Accord fait le 3 aoust 1562 entre demoiselle Françoise de Lescu, dame douairiere de Cambrigo, tant en son nom que comme curatrice de Mathurin Le Douarain son fils, ecuyer, sieur dudit Cambrigo, d’une part, et noble homme Jean d’Albret, sieur de la Villeaubert, d’autre, au sujet d’un procès pendant entre eux en la cour du parlement de Rennes. Cet acte reçu par Dardor et Robert, notaires de la cour de Ploermel.

 

IXe degré, 7e ayeul – Prigent Le Douarain, sieur de la Tieullaye, Françoise de Lescuz, sa femme, 1529. D’azur, à six billettes d’argent, posées 3, 2 et 1, et un chef aussi d’azur, chargé de trois boucliers d’argent.

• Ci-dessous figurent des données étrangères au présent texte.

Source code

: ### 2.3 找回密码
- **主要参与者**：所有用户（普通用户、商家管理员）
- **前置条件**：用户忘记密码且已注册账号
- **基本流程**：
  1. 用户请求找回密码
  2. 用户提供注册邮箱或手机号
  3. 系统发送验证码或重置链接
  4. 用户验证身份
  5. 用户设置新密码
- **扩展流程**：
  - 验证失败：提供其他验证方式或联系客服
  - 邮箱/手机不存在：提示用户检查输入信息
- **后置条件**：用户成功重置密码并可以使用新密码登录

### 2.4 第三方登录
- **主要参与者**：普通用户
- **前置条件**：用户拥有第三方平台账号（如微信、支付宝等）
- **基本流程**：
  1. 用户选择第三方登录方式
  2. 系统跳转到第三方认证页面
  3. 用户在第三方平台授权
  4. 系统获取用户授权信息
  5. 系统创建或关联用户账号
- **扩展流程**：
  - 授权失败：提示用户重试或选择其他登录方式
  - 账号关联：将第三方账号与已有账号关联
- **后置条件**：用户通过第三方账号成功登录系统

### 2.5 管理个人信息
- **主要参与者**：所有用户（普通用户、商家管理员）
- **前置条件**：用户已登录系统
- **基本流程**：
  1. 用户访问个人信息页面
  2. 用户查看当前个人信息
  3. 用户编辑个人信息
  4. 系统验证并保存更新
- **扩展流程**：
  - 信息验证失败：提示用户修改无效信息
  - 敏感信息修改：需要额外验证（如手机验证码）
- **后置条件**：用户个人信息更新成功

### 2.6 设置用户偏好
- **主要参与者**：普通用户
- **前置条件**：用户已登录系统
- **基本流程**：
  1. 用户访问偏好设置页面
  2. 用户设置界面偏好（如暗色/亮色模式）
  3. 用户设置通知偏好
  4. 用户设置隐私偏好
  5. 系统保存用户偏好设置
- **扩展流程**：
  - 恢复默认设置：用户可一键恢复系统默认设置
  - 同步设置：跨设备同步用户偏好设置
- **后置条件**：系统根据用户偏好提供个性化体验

Contrat de mariage de nobles gens Prigent Le Douarain, seigneur de la Tieullaye, fils ainé de feu Jean Le Douarain et de Guillemette de Quejan, heritier principal de sondit feu pere et presomptif d’Armel Le Douarain, seigneur de Cambrigo, son ayeul paternel, accordé le 7 fevrier 1529 avec demoiselle Françoise de Lescuz, fille de Bastien de Lescuz [folio 10v] ecuyer et de Jeanne Labbé, sa femme, seigneur et dame du Vergier. Ce contrat passé devant Lefebvre et Henry, notaires de la cour et jurisdiction de Ploermel.

 

Nous, Louis-Pierre d’Hozier, chevalier, conseiller du roy en ses conseils, juge d’armes de la noblesse de France et commissaire de Sa Majesté pour luy certifier la noblesse de ses ecuyers et de ses pages,

Certifions au Roy et à leurs altesses Monseigneur le prince de Lambesc, grand ecuyer de France, et madame la comtesse de Brionne, que Jean-Marie Le Douarain de Lemo a la noblesse necessaire pour etre admis au nombre des pages que Sa Majesté fait elever dans sa Grande Écurie ainsi qu’il est justifié par les actes enoncés dans cette preuve que nous avons dressée et verifiée à Paris le mardy dixieme jour de may de l’an mil sept cent soixante trois.